◆ Exercise instructions
Copy out the line bearing "Objective: localize the" and all the lines after it, to the very end of the material below, exactly as written.

◆ Information provided
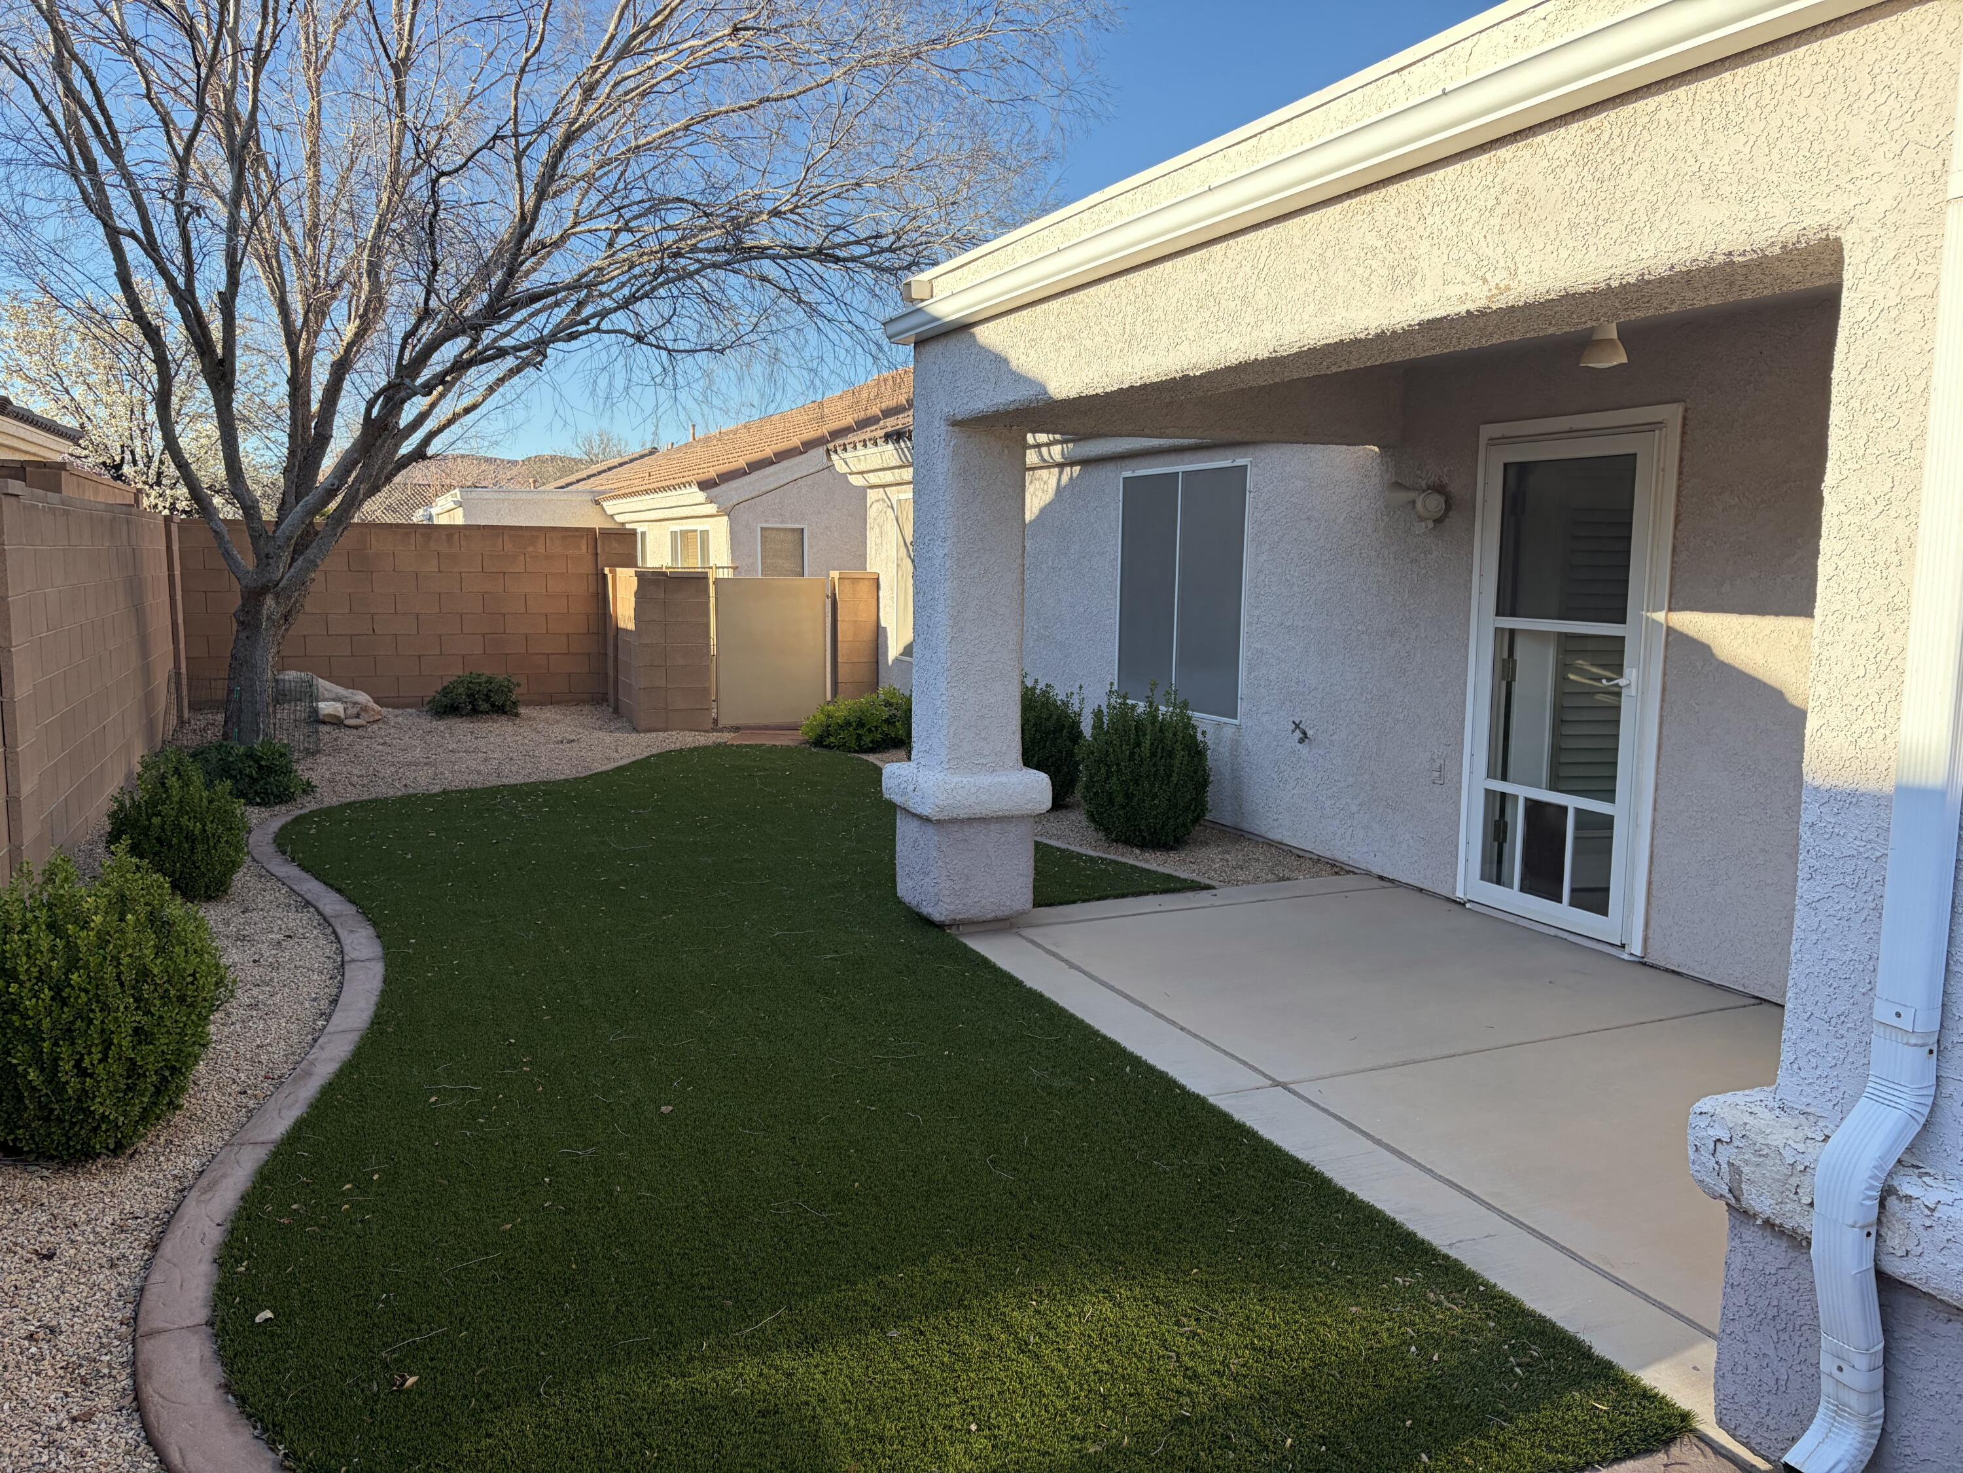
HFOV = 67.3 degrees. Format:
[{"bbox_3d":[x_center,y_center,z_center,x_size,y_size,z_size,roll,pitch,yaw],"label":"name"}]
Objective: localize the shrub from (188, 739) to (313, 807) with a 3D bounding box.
[{"bbox_3d":[-4.407,0.209,8.824,0.720,0.380,0.750,-3,8,-24],"label":"shrub"}]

◆ Result below
Objective: localize the shrub from (188, 739) to (313, 807) with a 3D bounding box.
[{"bbox_3d":[-4.407,0.209,8.824,0.720,0.380,0.750,-3,8,-24],"label":"shrub"}]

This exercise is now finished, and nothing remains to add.